• **COMPITO ASSEGNATO 1**
Riscrivi l'intero elenco delle immagini di pagine con il testo estratto, sostituendo ovunque "200" con "300" e lasciando tutto il resto invariato. Nella risposta ometti le immagini.

• **SEGMENTO DEL DOCUMENTO**

CALAMANDREI, Relatore, fa presente che il punto veramente grave e delicato è quello riguardante la Presidenza del Consiglio superiore della Magistratura. Infatti, affidare tale presidenza al Capo dello Stato, come è stato fatto in Francia, fa sorgere seri dubbi rispetto alla responsabilità politica da conservare o meno al Ministro della giustizia per l’attività della Magistratura. Con la proposta Leone, il Ministro Guardasigilli risponderebbe davanti agli organi legislativi dell’operato della giustizia ed eventualmente anche degli atti deliberati dal Consiglio superiore della Magistratura; quindi si sottoporrebbero a controllo anche provvedimenti nei quali sarebbe coinvolto il Presidente della Repubblica e di conseguenza si verrebbe meno al principio per cui questi deve essere organo superiore a responsabilità di carattere politico.

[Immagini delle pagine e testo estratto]
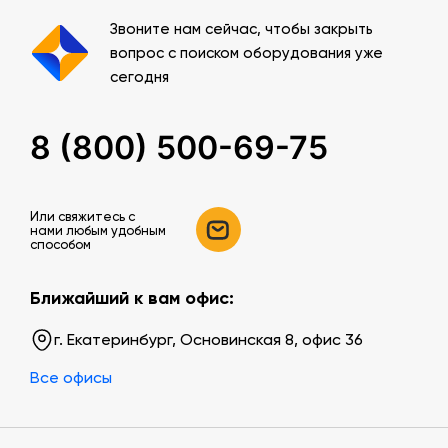
Звоните нам сейчас, чтобы закрыть
вопрос с поиском оборудования уже
сегодня
8 (800) 500-69-75
Или свяжитесь c
нами любым удобным
способом
Ближайший к вам офис:
г. Екатеринбург, Основинская 8, офис 36
Все офисы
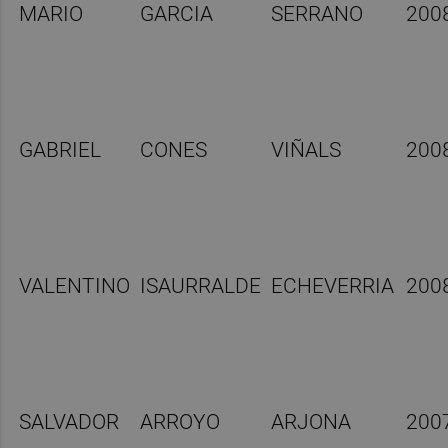
MARIO
GARCIA
SERRANO
200
GABRIEL
CONES
VIÑALS
200
VALENTINO
ISAURRALDE
ECHEVERRIA
200
SALVADOR
ARROYO
ARJONA
200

• **COMPITO ASSEGNATO 2**
Elenca tutte le forme verbali al condizionale presenti nel brano sulla presidenza del Consiglio superiore della Magistratura.

• **RISULTATO DELL'ESERCIZIO 1**
Звоните нам сейчас, чтобы закрыть
вопрос с поиском оборудования уже
сегодня
8 (800) 500-69-75
Или свяжитесь c
нами любым удобным
способом
Ближайший к вам офис:
г. Екатеринбург, Основинская 8, офис 36
Все офисы
MARIO
GARCIA
SERRANO
300
GABRIEL
CONES
VIÑALS
300
VALENTINO
ISAURRALDE
ECHEVERRIA
300
SALVADOR
ARROYO
ARJONA
300

• **RISULTATO DELL'ESERCIZIO 2**
- risponderebbe
- si sottoporrebbero
- sarebbe (coinvolto)
- si verrebbe (meno)